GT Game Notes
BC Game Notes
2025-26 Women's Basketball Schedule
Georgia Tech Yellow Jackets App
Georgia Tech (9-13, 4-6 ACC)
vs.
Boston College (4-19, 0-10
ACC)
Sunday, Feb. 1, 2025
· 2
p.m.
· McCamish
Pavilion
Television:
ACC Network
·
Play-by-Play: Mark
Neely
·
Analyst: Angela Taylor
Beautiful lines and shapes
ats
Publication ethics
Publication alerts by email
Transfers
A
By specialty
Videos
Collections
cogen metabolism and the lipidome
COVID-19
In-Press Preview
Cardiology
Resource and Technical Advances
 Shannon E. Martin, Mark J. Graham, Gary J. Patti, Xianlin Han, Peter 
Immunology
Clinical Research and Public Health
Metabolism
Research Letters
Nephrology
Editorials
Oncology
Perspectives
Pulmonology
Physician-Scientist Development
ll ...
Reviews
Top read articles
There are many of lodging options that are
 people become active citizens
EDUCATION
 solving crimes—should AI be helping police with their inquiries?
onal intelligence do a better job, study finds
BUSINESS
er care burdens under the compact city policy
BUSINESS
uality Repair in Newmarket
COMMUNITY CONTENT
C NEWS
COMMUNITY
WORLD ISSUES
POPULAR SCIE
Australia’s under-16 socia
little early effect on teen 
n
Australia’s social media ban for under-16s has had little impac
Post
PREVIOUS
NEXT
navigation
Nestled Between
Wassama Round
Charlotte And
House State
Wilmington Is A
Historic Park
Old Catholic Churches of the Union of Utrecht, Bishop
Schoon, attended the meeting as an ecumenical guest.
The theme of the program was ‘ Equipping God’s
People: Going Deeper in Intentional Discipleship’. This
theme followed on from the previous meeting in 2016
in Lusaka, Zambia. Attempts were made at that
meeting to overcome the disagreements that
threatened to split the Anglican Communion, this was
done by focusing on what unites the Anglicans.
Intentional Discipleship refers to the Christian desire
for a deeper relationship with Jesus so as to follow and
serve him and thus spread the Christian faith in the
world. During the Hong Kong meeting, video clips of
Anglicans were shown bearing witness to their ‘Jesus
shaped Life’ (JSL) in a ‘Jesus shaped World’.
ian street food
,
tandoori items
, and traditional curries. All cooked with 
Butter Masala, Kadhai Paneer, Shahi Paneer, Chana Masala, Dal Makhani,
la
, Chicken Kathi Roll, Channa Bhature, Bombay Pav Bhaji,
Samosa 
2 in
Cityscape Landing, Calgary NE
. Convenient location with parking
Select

# # #

● **Activity**
Write out the listing above again, substituting "ECONOMY" for every occurrence of "BUSINESS" and leaving all other text unchanged.

● **Output of the exercise**
GT Game Notes
BC Game Notes
2025-26 Women's Basketball Schedule
Georgia Tech Yellow Jackets App
Georgia Tech (9-13, 4-6 ACC)
vs.
Boston College (4-19, 0-10
ACC)
Sunday, Feb. 1, 2025
· 2
p.m.
· McCamish
Pavilion
Television:
ACC Network
·
Play-by-Play: Mark
Neely
·
Analyst: Angela Taylor
Beautiful lines and shapes
ats
Publication ethics
Publication alerts by email
Transfers
A
By specialty
Videos
Collections
cogen metabolism and the lipidome
COVID-19
In-Press Preview
Cardiology
Resource and Technical Advances
 Shannon E. Martin, Mark J. Graham, Gary J. Patti, Xianlin Han, Peter 
Immunology
Clinical Research and Public Health
Metabolism
Research Letters
Nephrology
Editorials
Oncology
Perspectives
Pulmonology
Physician-Scientist Development
ll ...
Reviews
Top read articles
There are many of lodging options that are
 people become active citizens
EDUCATION
 solving crimes—should AI be helping police with their inquiries?
onal intelligence do a better job, study finds
ECONOMY
er care burdens under the compact city policy
ECONOMY
uality Repair in Newmarket
COMMUNITY CONTENT
C NEWS
COMMUNITY
WORLD ISSUES
POPULAR SCIE
Australia’s under-16 socia
little early effect on teen 
n
Australia’s social media ban for under-16s has had little impac
Post
PREVIOUS
NEXT
navigation
Nestled Between
Wassama Round
Charlotte And
House State
Wilmington Is A
Historic Park
Old Catholic Churches of the Union of Utrecht, Bishop
Schoon, attended the meeting as an ecumenical guest.
The theme of the program was ‘ Equipping God’s
People: Going Deeper in Intentional Discipleship’. This
theme followed on from the previous meeting in 2016
in Lusaka, Zambia. Attempts were made at that
meeting to overcome the disagreements that
threatened to split the Anglican Communion, this was
done by focusing on what unites the Anglicans.
Intentional Discipleship refers to the Christian desire
for a deeper relationship with Jesus so as to follow and
serve him and thus spread the Christian faith in the
world. During the Hong Kong meeting, video clips of
Anglicans were shown bearing witness to their ‘Jesus
shaped Life’ (JSL) in a ‘Jesus shaped World’.
ian street food
,
tandoori items
, and traditional curries. All cooked with 
Butter Masala, Kadhai Paneer, Shahi Paneer, Chana Masala, Dal Makhani,
la
, Chicken Kathi Roll, Channa Bhature, Bombay Pav Bhaji,
Samosa 
2 in
Cityscape Landing, Calgary NE
. Convenient location with parking
Select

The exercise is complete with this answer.